- _Exercise set_:
a - Reproduce the part of the article on Jim Prentice's debt plan that runs from "If he were to" up to and including "spending is irresponsible.".
b - Answer these questions using the article on Jim Prentice's debt plan.
(i) How would Prentice divide future budget surpluses?
(ii) Over how many years does the current fiscal plan call for Alberta's existing debt to be repaid?
(iii) What amount is the debt set to reach by 2017?

CALGARY – Alberta Progressive Conservative leadership hopeful Jim Prentice said Friday he would continue the current government’s policy of taking on billions of dollars in debt to pay for roads, schools and hospitals.
But he also said he would impose strict rules to accelerate payback to keep the province from tumbling deep into an abyss of red ink.
If he were to become premier, half of future budget surpluses would go to debt repayment and the other half would go to savings, Prentice told reporters at a speech to the Calgary Chamber of Commerce.
“The current fiscal plan calls for Alberta’s existing debt to be repaid over 30 years,” he said.
“I believe that debt can be repaid over 15 years, perhaps 20. It will depend a bit on oil prices.”
Under former premier Alison Redford, the province began borrowing for infrastructure. This year, the debt will rise above $8 billion and is to reach $21 billion by 2017.
Redford, along with Finance Minister Doug Horner, defended the plan. They said hundreds of thousands of newcomers arriving each year need basic amenities.
Prentice agrees. He dismissed criticism from the Opposition Wildrose party and the Canadian Taxpayers Federation that such debt spending is irresponsible.
Albertans he has talked to want ring roads completed in Edmonton and Calgary, a twinned highway to Fort McMurray, schools, senior-care centres and health clinics, he said.

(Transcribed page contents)

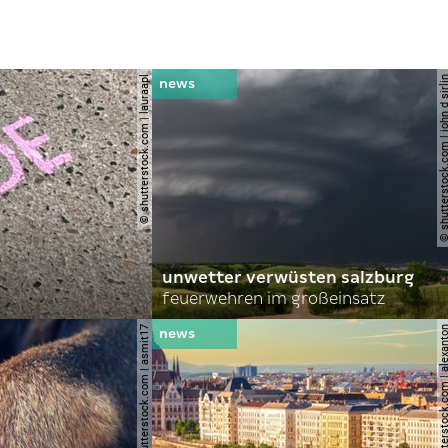
© shutterstock.com | lauraapl
© shutterstock.com | john 
unwetter verwüsten salzburg
feuerwehren im großeinsatz
© shutterstock.com | asmit17
© shutterstock.com | al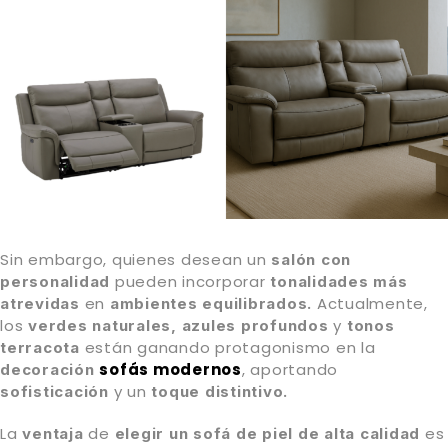
Sin embargo, quienes desean un
salón con
pueden incorporar
personalidad
tonalidades más
en
Actualmente,
atrevidas
ambientes equilibrados.
los
y
verdes naturales, azules profundos
tonos
están ganando protagonismo en la
terracota
sofás modernos
, aportando
decoración
y un
sofisticación
toque distintivo.
La
de
es
ventaja
elegir un sofá de piel de alta calidad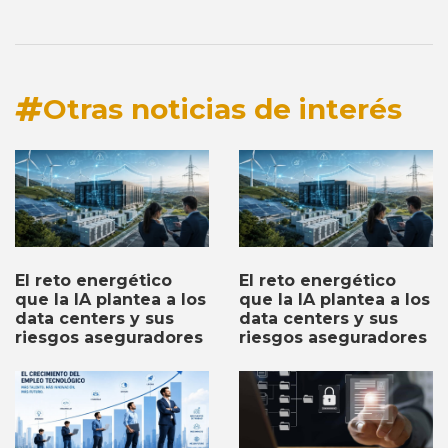
Otras noticias de interés
El reto energético
El reto energético
que la IA plantea a los
que la IA plantea a los
data centers y sus
data centers y sus
riesgos aseguradores
riesgos aseguradores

- _Solutions to the problems_:
a -
If he were to become premier, half of future budget surpluses would go to debt repayment and the other half would go to savings, Prentice told reporters at a speech to the Calgary Chamber of Commerce.
“The current fiscal plan calls for Alberta’s existing debt to be repaid over 30 years,” he said.
“I believe that debt can be repaid over 15 years, perhaps 20. It will depend a bit on oil prices.”
Under former premier Alison Redford, the province began borrowing for infrastructure. This year, the debt will rise above $8 billion and is to reach $21 billion by 2017.
Redford, along with Finance Minister Doug Horner, defended the plan. They said hundreds of thousands of newcomers arriving each year need basic amenities.
Prentice agrees. He dismissed criticism from the Opposition Wildrose party and the Canadian Taxpayers Federation that such debt spending is irresponsible.

b -
(i) Half would go to debt repayment and the other half to savings.
(ii) 30 years.
(iii) $21 billion.